US Residents Holding Canadian Investment Accounts – What You Need to Know.
Recently, several clients have called to talk about gifts or inheritances they have received from a parent or relative in Canada which have been deposited into a non-registered investment account at a Canadian financial institution. Seems pretty straightforward, doesn’t it? The wrinkle in each of these situations is that the client is a resident of the United States. And, they all have the same question – what do I need to know?
Will I be taxed by Uncle Sam?
High on the list of concerns for clients in this situation is whether or not the gift they received will be subject to US tax. To illustrate, let’s assume that the donor, or gift giver, is a resident of Canada. The donor has no US status, i.e. not a US citizen, US resident, or US Green Card holder. The recipient of the gift is a US resident. They may also be a Canadian citizen, but they are living in the US full-time. Prior to receiving the gift, they were not filing income tax returns in Canada because they had no Canadian income to report. They want to be sure that the amount they received is not going to be subject to the US Gift Tax.
In the United States, the US Gift Tax is something that would only be imposed on the donor. If cash is being gifted, the US Gift Tax would apply to US citizens or US resident donors. The US Gift Tax would only impact a Canadian donor, if the gift were real property located within the US. Since we are discussing cash gifts, the US Gift Tax would not apply to a gift given by a Canadian donor to a resident of the United States. However, the IRS still would like to know about the gift received by the US resident. The US resident is required to disclose the gift by completing Form 3520 (Annual Return to Report Transactions with Foreign Trusts and Receipt of Certain Foreign Gifts) if the amount received was $100,000 USD or greater. Failure to timely file Form 3520 could lead to a penalty of $10,000 USD.
Are there Canadian tax implications?
The next concern is usually about how the Canada Revenue Agency (CRA) will tax the income earned the account. In Canada, parents can give any sum of money to their adult children without facing tax implications. This would not be the case for gifts of appreciated property, but for purposes of this article, we are only discussing gifts of cash.
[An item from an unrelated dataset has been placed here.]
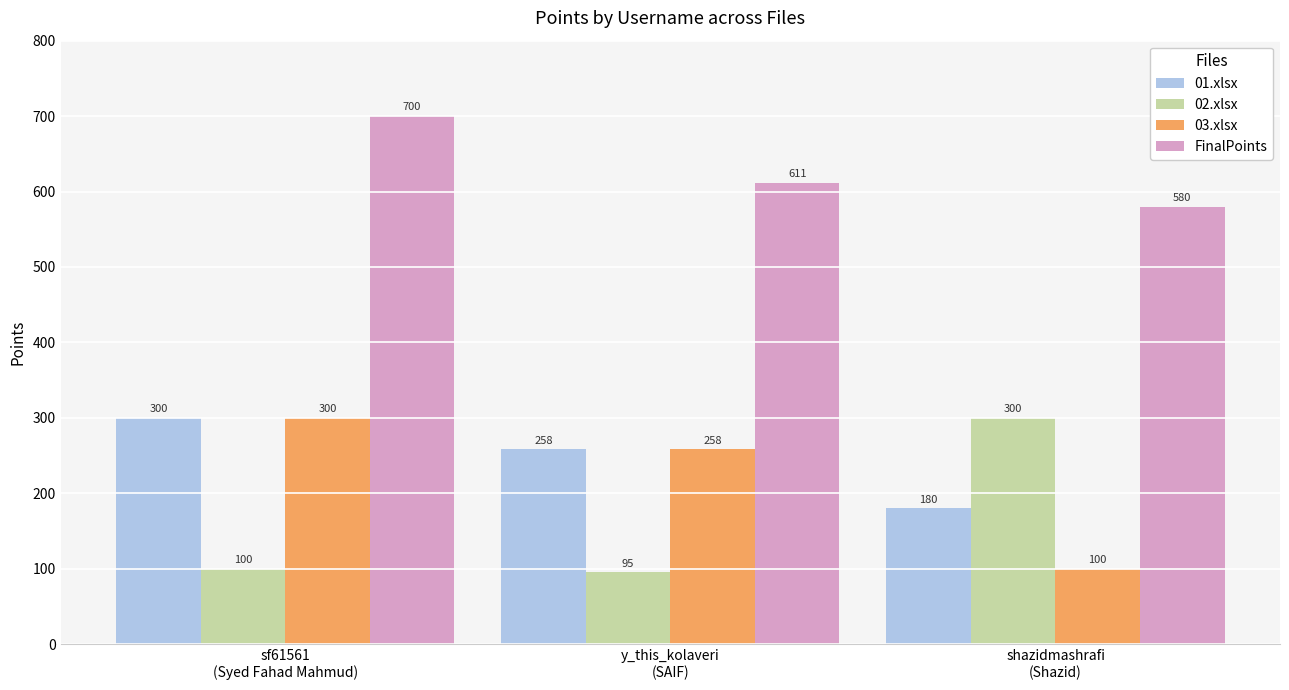

At which category is the sum across all series the highest?

sf61561
(Syed Fahad Mahmud)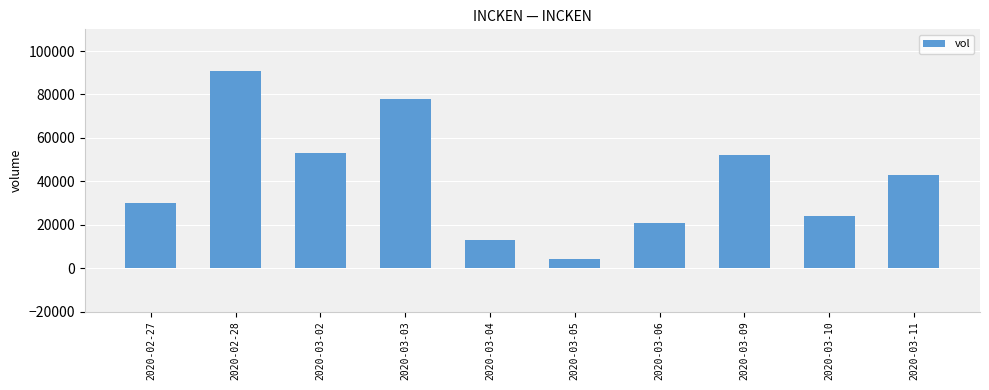

How many bars are there in total?

10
The gifts received are not taxable in Canada by the recipient either, however the income the gift generates is taxable.
The most important thing to do from a Canadian perspective is to inform the investment manager that the account holder is a US resident. Be forthcoming and don’t attempt to use a Canadian address to lead the financial institution to believe that the account holder is a resident of Canada. As a result of additional rules and compliance requirements of the US Securities and Exchange Commission, some Canadian financial institutions will not allow their investment managers to hold non-registered investment accounts of Canadian non-residents. In addition, some Canadian financial institutions can’t work with non-residents of Canada because they are not licensed to do so.
Assuming the financial institution can hold accounts for non-residents of Canada, they will set up the investment account to receive non-resident tax slips with Canadian non-resident taxes withheld. If this is done, and the correct amount of tax is withheld, there is nothing further that the US resident will have to do for Canadian tax purposes, related to the income earned in this account. If this is not done, the US resident will be required to remit the non-resident tax due to CRA. The non-resident withholding tax rate is generally 25%, however, residents of the US can rely on the US/Canada treaty for reduced rates on certain types of investment income. The treaty reduces the tax on capital gains and interest income to 0% and reduces the withholding tax on dividends to 15%.
Anything else to be concerned about?
There is a bit more to mention on the US side of things. US residents are required to report their world-wide income on their US tax returns. Therefore, any income earned in the Canadian investment account needs to be included on the US resident’s US tax return each year. Any non-resident taxes withheld by Canada can be claimed as a credit on the US resident’s US tax return. The US resident should also disclose the details of the Canadian investment account on Form 8938 (Statement of Specified Foreign Financial Assets) and Form 114 (Report of Foreign Bank and Financial Accounts (FBAR) each year. Failure to timely file either of these forms could lead to a penalty of $10,000 USD per form, per year.
Canadian and US federal tax rules can each be daunting and complex on their own. Cross-border scenarios that impact both jurisdictions can lead to even more complexities. If you are a resident of the US, it’s important to keep your tax advisor apprised of changes to your Canadian investment situation in order to determine if there are unanticipated US or Canadian tax implications. This will avoid issues with incorrect income tax filings in either country or costly penalties.